Rien à cacher ?

« Je m’en fous de la vie privée sur Internet parce que je n’ai rien à cacher.« 

C’est comme ça que pensent la plupart des gens qui ne sont pas des criminels. Un raisonnement naïf et dangereux.

Un droit fondamental

Vous avez avoir le droit à la liberté d’expression même si vous n’avez rien d’important à dire aujourd’hui. Vous avez le droit de vous réunir même si vous n’avez aucune envie de protester maintenant. C’est la même chose pour le droit à la vie privée.

Dire qu’on n’a rien à cacher est une forme de privilège pour nous qui avons la chance de vivre en démocratie. Mais quand les droits de l’homme sont en option, l’anonymat est nécessaire pour éviter les répercussions sociales et gouvernementales. C’est parfois une question de vie ou de mort pour ceux qui ont des orientations sexuelles différentes, pour les minorités religieuses, ou pour tous ceux qui s’opposent au pouvoir en place.

Vous n’êtes peut-être pas dans cette situation là aujourd’hui, mais ça peut changer très vite.

Vous n’avez rien à cacher… aujourd’hui

On n’est jamais trop prudent en ce qui concerne notre anonymat et notre vie privée, parce qu’une fois qu’on les perd, on ne s’en remet jamais vraiment.

Vous n’êtes peut-être pas une cible maintenant, mais vous en deviendrez une si vous devenez riche, si vous adhérez à des opinions politiques controversées, ou si vous faites un faux pas sur les réseaux sociaux.

Autant éviter de voir votre adresse finir sur Reddit, votre numéro de sécu en vente sur le Dark Web, ou des vidéos de vous dans la salle de bain sur les réseaux sociaux.

Respecter la vie privée, ce n’est pas cacher l’information, c’est la protéger.

Est-ce que vous fermez la porte quand vous aller dans la salle de bain ?
Est-ce que vous donnez vos coordonnées bancaires à n’importe qui ?
Est-ce que vous aimeriez que votre historique de recherche soit public ?

Tout le monde souhaite garder certaines choses privées.

On agit différemment sous surveillance

Notre comportement change quand on sait que quelqu’un nous observe. En essayant de montrer le meilleur de nous-mêmes, on perd cette capacité à explorer nos idées par peur qu’elles soient jugées ou condamnées par les autres.

On ne peut pas développer une pensée autonome si on se croit surveillé. Comment être en accord avec le système si on n’a pas le droit d’être en désaccord ?

Sans l’anonymat, sans le respect de la vie privée, on perd aussi notre liberté d’expression parce qu’on s’autocensure.

Le mode par défaut

Protéger la vie privée, ce n’est pas seulement protéger une information en particulier. On s’en fout de savoir qu’une entreprise connaisse notre adresse mail ou qu’elle sache ce qu’on achète en ligne. Les problèmes surviennent quand ces données sont agrégées – on peut savoir qui vous êtes, ce que vous faites, où et avec qui.

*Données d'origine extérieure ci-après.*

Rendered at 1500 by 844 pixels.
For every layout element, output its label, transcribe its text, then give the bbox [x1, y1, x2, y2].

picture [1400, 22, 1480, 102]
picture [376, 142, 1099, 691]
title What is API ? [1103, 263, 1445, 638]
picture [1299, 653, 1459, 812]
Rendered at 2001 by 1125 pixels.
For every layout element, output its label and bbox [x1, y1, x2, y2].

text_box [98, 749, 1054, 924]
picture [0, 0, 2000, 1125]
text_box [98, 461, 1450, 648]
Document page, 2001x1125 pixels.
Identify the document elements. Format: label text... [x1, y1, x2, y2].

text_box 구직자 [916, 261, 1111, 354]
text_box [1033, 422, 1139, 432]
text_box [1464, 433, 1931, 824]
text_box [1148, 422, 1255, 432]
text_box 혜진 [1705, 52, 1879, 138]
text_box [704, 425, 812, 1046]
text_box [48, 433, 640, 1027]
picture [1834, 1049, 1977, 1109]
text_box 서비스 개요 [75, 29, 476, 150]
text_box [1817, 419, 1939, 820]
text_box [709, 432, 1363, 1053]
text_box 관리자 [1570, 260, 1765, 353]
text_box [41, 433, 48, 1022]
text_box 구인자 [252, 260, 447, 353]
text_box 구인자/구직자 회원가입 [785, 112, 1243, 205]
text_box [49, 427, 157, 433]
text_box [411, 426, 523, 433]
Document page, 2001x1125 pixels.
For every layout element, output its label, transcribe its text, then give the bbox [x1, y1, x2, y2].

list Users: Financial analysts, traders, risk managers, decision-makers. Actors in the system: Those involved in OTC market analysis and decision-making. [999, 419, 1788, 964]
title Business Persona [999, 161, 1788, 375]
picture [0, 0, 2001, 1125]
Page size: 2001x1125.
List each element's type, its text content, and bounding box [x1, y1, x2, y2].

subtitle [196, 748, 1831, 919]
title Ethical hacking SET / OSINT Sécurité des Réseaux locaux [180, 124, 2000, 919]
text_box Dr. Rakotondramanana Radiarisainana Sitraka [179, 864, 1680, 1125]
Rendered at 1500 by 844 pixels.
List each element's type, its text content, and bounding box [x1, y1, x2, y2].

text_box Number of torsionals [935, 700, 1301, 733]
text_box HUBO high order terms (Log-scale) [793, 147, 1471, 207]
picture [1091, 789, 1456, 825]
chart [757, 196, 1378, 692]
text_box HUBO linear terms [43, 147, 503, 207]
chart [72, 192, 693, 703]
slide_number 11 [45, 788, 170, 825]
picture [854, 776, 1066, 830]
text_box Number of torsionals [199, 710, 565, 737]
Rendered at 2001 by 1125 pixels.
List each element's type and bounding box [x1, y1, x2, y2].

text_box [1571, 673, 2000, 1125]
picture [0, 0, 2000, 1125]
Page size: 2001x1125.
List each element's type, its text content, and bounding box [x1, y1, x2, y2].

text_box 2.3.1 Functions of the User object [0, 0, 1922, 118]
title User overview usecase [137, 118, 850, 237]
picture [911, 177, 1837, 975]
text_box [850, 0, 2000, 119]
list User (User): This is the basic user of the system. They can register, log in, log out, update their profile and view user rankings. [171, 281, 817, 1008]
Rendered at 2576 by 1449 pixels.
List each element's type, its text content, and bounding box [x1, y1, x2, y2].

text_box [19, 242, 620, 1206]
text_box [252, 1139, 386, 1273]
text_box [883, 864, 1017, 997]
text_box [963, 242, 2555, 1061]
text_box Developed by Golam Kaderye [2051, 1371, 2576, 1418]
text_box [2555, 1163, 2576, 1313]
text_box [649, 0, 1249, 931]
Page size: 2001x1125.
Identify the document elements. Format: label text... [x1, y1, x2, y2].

Selon le MIT, 3 factures récentes – ou une facture, un post Instagram dans un café et un tweet localisé par exemple – sont suffisants pour vous identifier à 94 % parmi un million de personnes.

Même chose pour les portables. Un groupe de chercheurs a analysé 1,5 million d’utilisateurs de portables en Europe sur 15 mois, et a montré qu’ils n’avaient besoin que de 4 points de référence pour identifier 95 % d’entre eux.

Le droit à l’intimité et la vie privée ne devrait pas être considéré comme acquis, surtout en ligne. Dire qu’on n’a rien à cacher sert d’excuses aux entreprises et aux gouvernements. Ça devient le mode par défaut.

C’est l’anonymat qui devrait être le mode par défaut, pas le contraire.


Le droit à l’anonymat sur Internet ne sert pas qu’à protéger ceux qui ont quelque chose à cacher. On a tous des choses qu’on n’aimerait pas voir publiques. Mais quand le respect de la vie privée est compromis, par les entreprises tech ou le gouvernement, on est tous perdant.